→ TASK REQUIREMENTS
Could you rewrite the data from the line with "class: Aves" through the end, swapping "common name" for "vernacular name" and changing nothing else, giving only those lines and leaving out the pictures?

______________________________

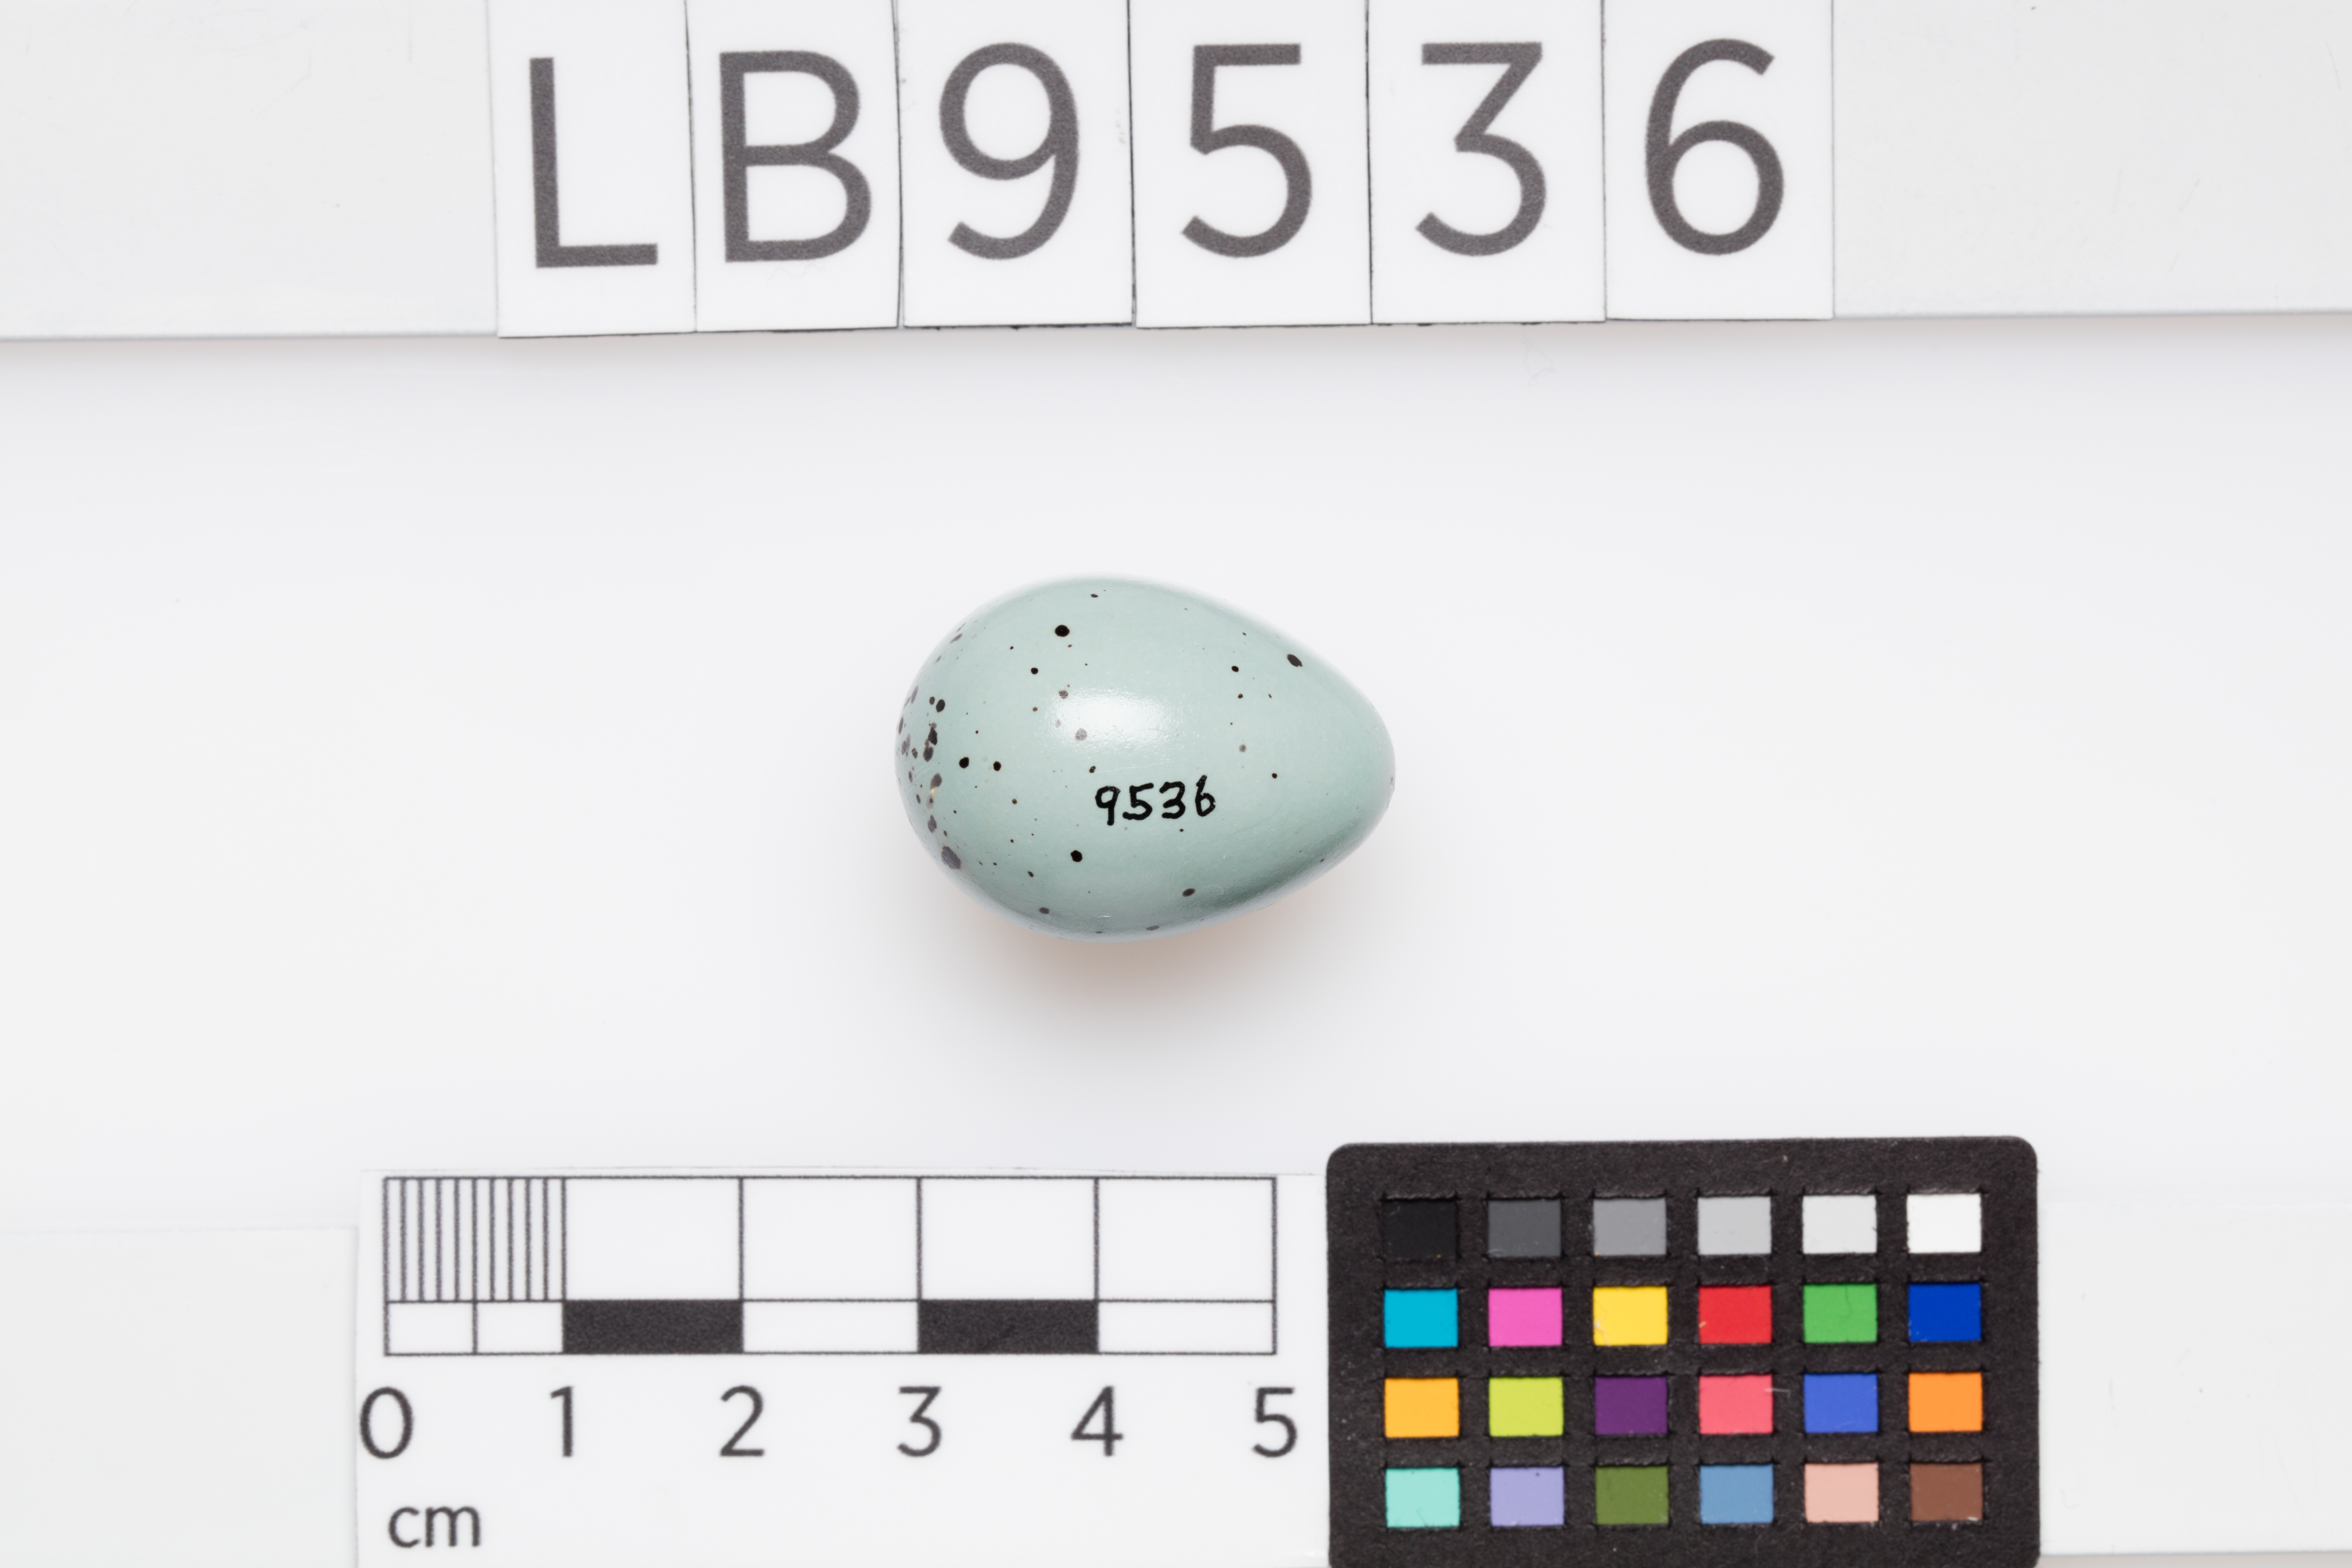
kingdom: Animalia
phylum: Chordata
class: Aves
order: Passeriformes
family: Turdidae
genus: Turdus
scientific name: Turdus philomelos
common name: Song thrush
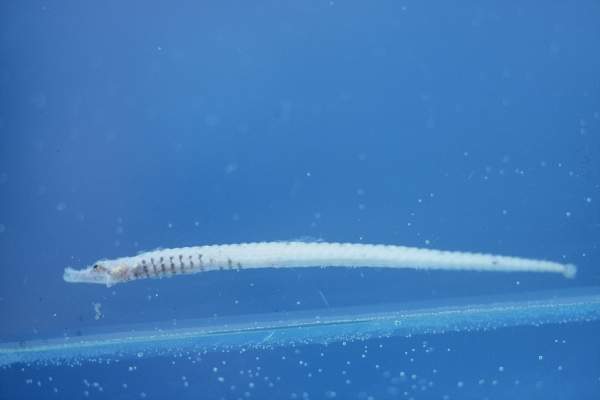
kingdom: Animalia
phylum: Chordata
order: Syngnathiformes
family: Syngnathidae
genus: Cosmocampus
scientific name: Cosmocampus banneri
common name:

______________________________

→ PROBLEM SOLUTION
class: Aves
order: Passeriformes
family: Turdidae
genus: Turdus
scientific name: Turdus philomelos
vernacular name: Song thrush
kingdom: Animalia
phylum: Chordata
order: Syngnathiformes
family: Syngnathidae
genus: Cosmocampus
scientific name: Cosmocampus banneri
vernacular name:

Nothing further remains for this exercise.